In relazione al resto della costruzione, pressoché perfetta, due scelte specifiche mi hanno però fatto storcere il naso: la volontà di costruire una doppia narrazione ricorrendo a flashback che ho trovato talvolta forzati e la presenza del fratello di Will nell’ultima scena del secondo episodio. In questo frangente infatti l’introduzione di questo personaggio e soprattutto le sue azione nel frangente specifico non sembrano giustificate da motivazioni reali e presumibilmente giustificabili, ma quelle foto, realizzate con una Pentax di un’altra generazione, risulteranno certamente utili allo sviluppo della trama e ciò potrebbe rappresentare, per certi versi una forzatura, una stonatura rispetta al perfetto incastro di tutti gli altri pezzi del puzzle.

Nel mondo abbiamo già prodotto molto, quasi tutto in campo artistico.
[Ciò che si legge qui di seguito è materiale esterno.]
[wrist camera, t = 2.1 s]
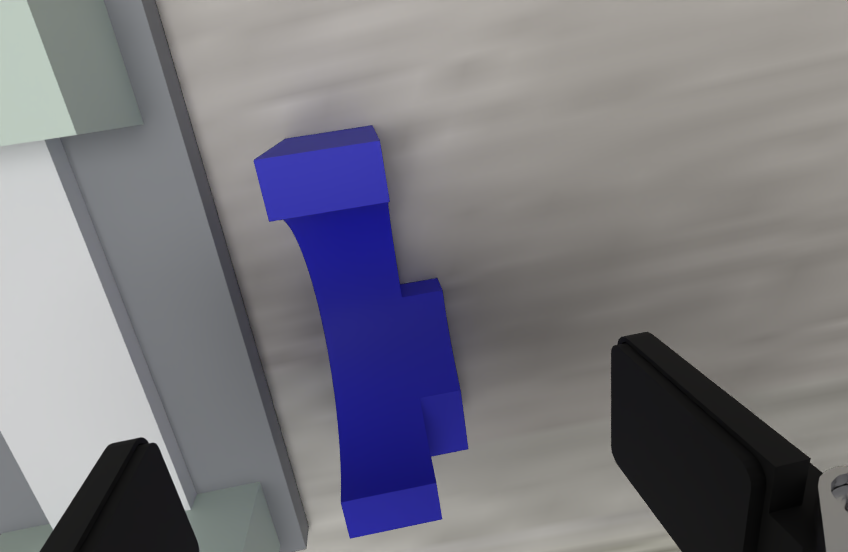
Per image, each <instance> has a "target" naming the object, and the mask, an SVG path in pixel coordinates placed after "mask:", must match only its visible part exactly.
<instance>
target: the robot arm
mask: <svg viewBox="0 0 848 552" xmlns="http://www.w3.org/2000/svg"><path fill="white" fill-rule="evenodd" d="M611 448H612V453H613V456H614V459H615V461H616V463H617V465H618V466H619V467H620V469H621V470H622V471H623V473H624V474H625V476H626V477H627V478H628V480H629V481H630V482H631V484H632V485H633V486H634V488H635V489H636V490H637V492H638V493H639V494H640V496H641V497H642V498H643V500H644V501H645V502H646V504H647V505H648V507H649V508H650V509H651V511H652V512H653V513H654V515H655V516H656V517H657V519H658V520H659V521H660V523H661V524H662V525H663V527H664V528H665V529H666V531H667V532H668V533H669V535H670V536H671V537H672V539H673V540H674V542H675V543H676V544H677V546H678V547H679V548H680V550H681V551H682V552H848V466H837V467H834V468H831V469H828V470H826V471H825V472H824V473H822V472H821V471H819V470H818V469H817V468H816V467H814V466H813V465H812V464H811V463H810V458H809V457H808V456H807V455H805V454H804V453H803V452H801V451H800V450H799V449H798V448H796V447H795V446H794V445H793V444H791V443H790V442H789V441H787V440H786V439H785V438H784V437H782V436H781V435H780V434H779V433H777V432H776V431H775V430H773V429H772V428H771V427H770V426H768V425H767V424H766V423H765V422H763V421H762V420H761V419H759V418H758V417H757V416H756V415H754V414H753V413H752V412H751V411H749V410H748V409H747V408H745V407H744V406H743V405H742V404H740V403H739V402H738V401H736V400H735V399H734V398H733V397H731V396H730V395H729V394H728V393H726V392H725V391H724V390H722V389H721V388H720V387H719V386H717V385H716V384H715V383H714V382H712V381H711V380H710V379H708V378H707V377H706V376H705V375H703V374H702V373H701V372H700V371H698V370H697V369H696V368H694V367H693V366H692V365H691V364H689V363H688V362H687V361H686V360H684V359H683V358H682V357H680V356H679V355H678V354H677V353H675V352H674V351H673V350H672V349H670V348H669V347H668V346H666V345H665V344H664V343H663V342H661V341H660V340H659V339H658V338H656V337H655V336H654V335H652V334H651V333H649V332H643V333H638V334H634V335H629V336H624V337H621V338H620V339H619V341H618V345H615V346H613V347H612V351H611ZM40 552H199V545H198V541H197V539H196V536H195V534H194V531H193V529H192V527H191V524H190V522H189V519H188V517H187V514H186V512H185V510H184V507H183V505H182V502H181V500H180V497H179V495H178V493H177V490H176V488H175V485H174V483H173V480H172V478H171V475H170V473H169V471H168V468H167V466H166V463H165V461H164V458H163V456H162V454H161V451H160V449H159V447H158V445H157V444H156V443H149V442H148V441H147V440H146V439H145V438H143V437H140V438H135V439H130V440H125V441H120V442H116V443H112V444H109V445H108V446H107V447H106V448H105V450H104V451H103V453H102V455H101V456H100V458H99V459H98V461H97V462H96V464H95V466H94V467H93V469H92V470H91V472H90V473H89V475H88V476H87V478H86V480H85V481H84V483H83V484H82V486H81V487H80V489H79V491H78V492H77V494H76V495H75V497H74V498H73V500H72V501H71V503H70V505H69V506H68V508H67V509H66V511H65V512H64V514H63V516H62V517H61V519H60V520H59V522H58V523H57V525H56V526H55V528H54V530H53V531H52V533H51V534H50V536H49V537H48V539H47V541H46V542H45V544H44V545H43V547H42V548H41V550H40Z"/></svg>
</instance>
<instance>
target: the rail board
mask: <svg viewBox="0 0 848 552" xmlns="http://www.w3.org/2000/svg"><path fill="white" fill-rule="evenodd" d="M140 437H143V438H145V439H146V440H147V441H148V442H149V443H156V444H157V445H158V447H159V449H160V451H161V454H162V456H163V458H164V461H165V463H166V466H167V468H168V471H169V473H170V475H171V478H172V480H173V483H174V485H175V488H176V490H177V493H178V495H179V497H180V500H181V502H182V505H183V507H184V510H185V512H186V514H187V517H188V519H189V522H190V524H191V527H192V529H193V531H194V534H195V536H196V539H197V541H198V545H199V552H295V551H299V550H304V549H306V547H307V538H308V528H309V526H308V523H307V520H306V516H305V513H304V509H303V506H302V502H301V499H300V496H299V492H298V489H297V485H296V482H295V478H294V475H293V472H292V468H291V465H290V461H289V458H288V454H287V451H286V448H285V444H284V441H283V437H282V434H281V430H280V427H279V424H278V420H277V417H276V413H275V410H274V407H273V403H272V400H271V396H270V393H269V389H268V386H267V383H266V379H265V376H264V372H263V369H262V365H261V362H260V359H259V355H258V352H257V348H256V345H255V341H254V338H253V335H252V331H251V328H250V324H249V321H248V318H247V314H246V311H245V307H244V304H243V300H242V297H241V294H240V290H239V287H238V283H237V280H236V276H235V273H234V270H233V266H232V263H231V259H230V256H229V252H228V249H227V246H226V242H225V239H224V235H223V232H222V229H221V225H220V222H219V218H218V215H217V211H216V208H215V205H214V201H213V198H212V194H211V191H210V187H209V184H208V181H207V177H206V174H205V170H204V167H203V163H202V160H201V157H200V153H199V150H198V146H197V143H196V139H195V136H194V133H193V129H192V126H191V122H190V119H189V116H188V112H187V109H186V105H185V102H184V98H183V95H182V92H181V88H180V85H179V81H178V78H177V74H176V71H175V68H174V64H173V61H172V57H171V54H170V50H169V47H168V44H167V40H166V37H165V33H164V30H163V27H162V23H161V20H160V16H159V13H158V9H157V6H156V3H155V0H0V552H40V550H41V548H42V547H43V545H44V544H45V542H46V541H47V539H48V537H49V536H50V534H51V533H52V531H53V530H54V528H55V526H56V525H57V523H58V522H59V520H60V519H61V517H62V516H63V514H64V512H65V511H66V509H67V508H68V506H69V505H70V503H71V501H72V500H73V498H74V497H75V495H76V494H77V492H78V491H79V489H80V487H81V486H82V484H83V483H84V481H85V480H86V478H87V476H88V475H89V473H90V472H91V470H92V469H93V467H94V466H95V464H96V462H97V461H98V459H99V458H100V456H101V455H102V453H103V451H104V450H105V448H106V447H107V446H108V445H109V444H112V443H116V442H120V441H125V440H130V439H135V438H140Z"/></svg>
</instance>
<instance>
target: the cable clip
mask: <svg viewBox="0 0 848 552" xmlns="http://www.w3.org/2000/svg"><path fill="white" fill-rule="evenodd" d="M254 164H255V168H256V172H257V176H258V180H259V184H260V188H261V192H262V196H263V199H264V203H265V207H266V211H267V215H268V219H269V222H270V221H276V220H282V219H283V220H284V221H285V222H286V223H287V224H288V226H289V227H290V229H291V230H292V232H293V234H294V235H295V237H296V240H297V242H298V244H299V246H300V249H301V251H302V254H303V256H304V259H305V262H306V265H307V268H308V271H309V274H310V277H311V280H312V284H313V287H314V291H315V295H316V299H317V303H318V306H319V311H320V315H321V319H322V324H323V329H324V334H325V339H326V344H327V349H328V355H329V361H330V367H331V373H332V380H333V387H334V394H335V402H336V411H337V420H338V431H339V444H340V462H341V505H342V509H343V513H344V517H345V521H346V525H347V529H348V533H349V536H350V538H355V537H360V536H364V535H369V534H374V533H379V532H384V531H388V530H393V529H398V528H403V527H407V526H412V525H417V524H422V523H426V522H431V521H436V520H441V519H442V515H441V509H440V503H439V497H438V491H437V485H436V479H435V474H434V469H433V464H432V459H431V456H436V455H441V454H446V453H451V452H456V451H461V450H466V449H468V443H467V435H466V427H465V420H464V412H463V405H462V397H461V390H460V385H459V381H458V376H457V371H456V366H455V361H454V356H453V351H452V346H451V340H450V335H449V329H448V323H447V317H446V311H445V304H444V298H443V291H442V288H441V286H440V283H439V281H438V279H437V278H434V279H429V280H423V281H417V282H412V283H406V284H400V282H399V276H398V270H397V264H396V257H395V251H394V244H393V238H392V231H391V224H390V216H389V208H388V202H390V200H389V194H388V188H387V182H386V176H385V170H384V164H383V157H382V151H381V145H380V140H379V138H378V136H377V134H376V132H375V130H374V128H373V126H372V125H371V126H365V127H358V128H352V129H345V130H339V131H332V132H326V133H319V134H313V135H306V136H300V137H293V138H287V139H284V140H283V141H281V142H280V143H278V144H277V145H275V146H274V147H272V148H271V149H269V150H268V151H266V152H265V153H263V154H262V155H260V156H259V157H257V158H256V159H254Z"/></svg>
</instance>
Credere di realizzare qualcosa di nuovo e di originale al giorno d’oggi sarebbe forse un atto di superbia, un’ostinata menzogna senza maschera, ma riuscire a far rivivere un mondo sepolto che aveva regalato sogni ed emozioni ai ragazzi di un tempo, sostituire E.T. con una bambina di nome Eleven, questa è magia.

I primi due episodi di Stranger Things giganteggiano rispetto alla massa di serie che va a rimpinguare giornalmente il calderone della mediocrità. Emerge per qualità, scrittura, recitazione, atmosfera e soprattutto mistero, che in una struttura come quella della nuova serie Netflix d’amare è sempre al centro della questione. Cose ne è stato di Will? Cosa sono quei rumori al telefono? Cosa accade quando le luci impazziscono? In cosa consistono gli esperimenti della misteriosa organizzazione? Cosa è capitato all’amica tradita di Nancy? Chi ha ucciso Laura Palmer?